A[0].hexbin(temp1,temp2)
A[0].set_xlabel('ELO rating')
A[0].set_ylabel('Average points in last 5 games')

temp1 = pd.concat([data['fran_elo'], data['opp_elo']])
temp2 = pd.concat([data['RollAvg_A_5_opp_pts'], data['RollAvg_B_5_opp_pts']])

A[1].hexbin(temp1,temp2)
A[1].set_xlabel('ELO rating')
A[1].set_ylabel('Average points in last 5 games')

A[0].set_title('ELO and points scored')
A[1].set_title('ELO and points allowed')
plt.show()

Machine Learning

We apply various machine learning techniques to the dataset. For more information on this data and specific methods, please refer to our Algorithm Discussion page.

In [13]:
filename = 'Algorithms_Data.csv'
data = pd.read_csv(filename)
data = data[-15000:]  # Training on more than this doesn't seem to improve results, but takes longer
targets = data['Win']
data = data[['fran_elo', 'opp_elo', 'RollAvg_A_5_pts', 'RollAvg_B_5_pts', 'RollAvg_A_5_opp_pts', 'RollAvg_B_5_opp_pts', 'Days_Since_Last']]
In [14]:
pd.concat([data.head(), targets.head()], axis=1)
Out[14]:
fran_elo opp_elo RollAvg_A_5_pts RollAvg_B_5_pts RollAvg_A_5_opp_pts RollAvg_B_5_opp_pts Days_Since_Last Win
32530 1489.768214 1684.042297 91.8 95.2 96.2 86.8 1.0 False
32531 1569.508971 1558.067109 83.8 93.2 77.4 84.4 1.0 False
32532 1687.615767 1528.192875 107.2 98.2 94.2 92.2 1.0 False
32533 1509.910406 1448.525491 101.2 100.0 106.8 97.6 1.0 False
32534 1456.563819 1571.171564 97.4 93.6 91.2 83.6 3.0 False

In our research into different machine learning algorithms, we decided that the most effective types were regression and tree-based algorithms. We use these methods to predict which team will win, and then compare those predictions against the actual result. Below is a table of the methods used along with accuracy and time.

In [15]:
Image(filename='images/algotable.png')
Out[15]:

Below is a histogram of all methods used. Some are better than others. We decided to include all the methods on the same graph to compare all the methods at once. If you only look at the top four methods, they are nearly identical.

In [16]:
Image(filename='images/algorithms.png')
Out[16]:

Conclusion

Basketball game outcomes are very unreliable. Even a team that has performed well over the last few games can suddenly and inexplicably lose to a team that has been performing poorly.
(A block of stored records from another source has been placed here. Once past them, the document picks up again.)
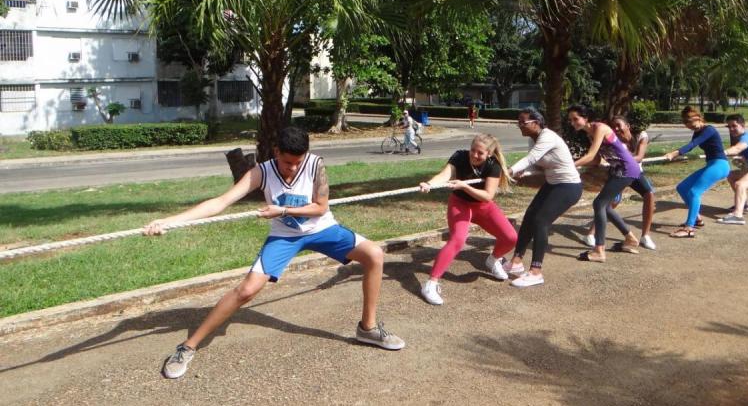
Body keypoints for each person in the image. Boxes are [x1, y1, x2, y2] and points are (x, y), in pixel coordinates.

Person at [143, 126, 405, 379]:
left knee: (374, 254)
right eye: (287, 162)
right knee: (246, 290)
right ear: (276, 151)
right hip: (285, 236)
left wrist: (283, 210)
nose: (293, 168)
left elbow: (321, 208)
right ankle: (188, 347)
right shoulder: (261, 172)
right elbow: (221, 202)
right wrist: (171, 221)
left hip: (322, 229)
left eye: (297, 162)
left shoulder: (315, 165)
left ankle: (367, 329)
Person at [417, 133, 517, 305]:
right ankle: (431, 284)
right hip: (460, 204)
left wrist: (464, 185)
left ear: (489, 154)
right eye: (473, 150)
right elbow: (445, 175)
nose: (475, 155)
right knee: (457, 239)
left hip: (483, 206)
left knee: (511, 237)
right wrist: (430, 184)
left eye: (480, 153)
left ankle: (493, 260)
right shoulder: (460, 156)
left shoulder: (493, 165)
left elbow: (487, 196)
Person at [505, 109, 583, 287]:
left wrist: (509, 171)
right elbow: (539, 166)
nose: (519, 126)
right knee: (530, 215)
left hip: (569, 186)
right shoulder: (533, 141)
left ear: (536, 122)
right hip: (553, 184)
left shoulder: (548, 136)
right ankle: (516, 262)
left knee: (541, 221)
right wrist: (523, 173)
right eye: (518, 123)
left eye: (522, 122)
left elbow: (531, 158)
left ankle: (535, 272)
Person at [567, 105, 641, 263]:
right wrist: (580, 165)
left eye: (575, 119)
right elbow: (595, 159)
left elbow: (591, 154)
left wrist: (571, 164)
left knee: (599, 203)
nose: (572, 122)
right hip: (618, 170)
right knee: (605, 206)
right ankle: (630, 238)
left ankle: (599, 250)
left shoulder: (600, 128)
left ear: (585, 118)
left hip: (626, 169)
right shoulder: (590, 134)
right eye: (570, 120)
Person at [579, 115, 657, 251]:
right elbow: (597, 157)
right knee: (608, 203)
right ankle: (591, 234)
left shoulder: (640, 136)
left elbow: (639, 157)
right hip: (618, 171)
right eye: (613, 126)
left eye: (618, 125)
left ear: (628, 126)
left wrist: (624, 158)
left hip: (633, 171)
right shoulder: (610, 136)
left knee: (649, 193)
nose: (616, 129)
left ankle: (645, 235)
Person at [664, 106, 730, 237]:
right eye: (686, 123)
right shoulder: (697, 132)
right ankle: (697, 219)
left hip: (720, 165)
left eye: (690, 122)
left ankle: (689, 228)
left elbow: (693, 145)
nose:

Due to these anomalies, we feel that 76% accuracy is quite reasonable for this stage of our project. We hope to improve on this over time by including more features in our data, namely team statistics: free throws, shots attempted, steals, and percentages.
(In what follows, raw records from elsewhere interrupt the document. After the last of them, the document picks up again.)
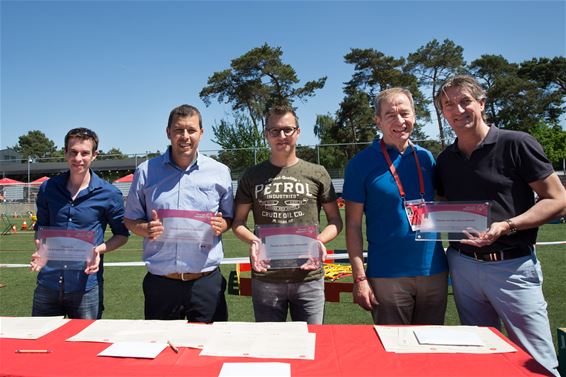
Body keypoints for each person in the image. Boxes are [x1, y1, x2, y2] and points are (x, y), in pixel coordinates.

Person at [434, 75, 566, 376]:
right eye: (448, 104)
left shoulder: (516, 143)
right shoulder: (444, 160)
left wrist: (507, 225)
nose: (458, 109)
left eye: (465, 100)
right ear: (443, 113)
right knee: (483, 359)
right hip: (463, 266)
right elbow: (440, 205)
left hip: (512, 265)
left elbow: (558, 199)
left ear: (482, 103)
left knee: (537, 362)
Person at [343, 88, 448, 325]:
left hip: (434, 271)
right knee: (395, 351)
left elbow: (442, 206)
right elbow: (352, 225)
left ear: (414, 116)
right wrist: (359, 278)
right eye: (390, 115)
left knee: (432, 348)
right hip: (387, 275)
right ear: (378, 121)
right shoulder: (360, 164)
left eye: (405, 113)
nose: (399, 121)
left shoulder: (426, 158)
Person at [232, 105, 342, 324]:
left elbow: (335, 220)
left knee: (312, 345)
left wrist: (319, 241)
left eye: (287, 130)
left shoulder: (317, 172)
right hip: (267, 279)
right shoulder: (252, 176)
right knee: (269, 348)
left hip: (309, 277)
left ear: (298, 132)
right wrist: (254, 241)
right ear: (266, 134)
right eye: (274, 131)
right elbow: (238, 222)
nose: (281, 136)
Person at [124, 104, 233, 323]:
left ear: (201, 133)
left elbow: (230, 217)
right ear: (168, 132)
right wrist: (145, 229)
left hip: (205, 280)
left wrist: (224, 224)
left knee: (207, 350)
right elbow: (130, 219)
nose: (185, 136)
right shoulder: (146, 171)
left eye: (191, 130)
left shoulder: (220, 172)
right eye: (178, 130)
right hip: (161, 283)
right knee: (161, 351)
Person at [30, 127, 129, 319]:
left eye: (85, 153)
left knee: (84, 345)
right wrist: (41, 248)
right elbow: (41, 229)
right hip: (48, 283)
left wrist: (98, 250)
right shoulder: (48, 188)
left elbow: (122, 235)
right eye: (73, 152)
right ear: (65, 152)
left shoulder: (109, 194)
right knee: (41, 345)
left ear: (94, 155)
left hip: (85, 286)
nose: (78, 158)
In our research, we have found that it can be very difficult to predict the outcomes of NBA games. This is because of the numerous variables that can go into each game. Home court advantage, distance traveled, time between previous games played, and injuries of players all can contribute into game outcomes. Due to all this variation, we tried our best to pinpoint the most stable and predictive variables in our model. With the best methods and some fine tuning we can still accurately predict games up to 76% of the games. We conclude that tree and regression based methods are the most accurate and also the quickest of all of our methods. Also games played at home provide a significant advantage, this is attributed to crowd support and no travel. When games are played on back to back nights are also a significant disadvantage for the team that is playing on its second night in a row, mostly likely due to fatigue. All of these variables along with our calculated ELO ratings have provided our best results, giving predictions similar to the accuracy of those made by FiveThirtyEight.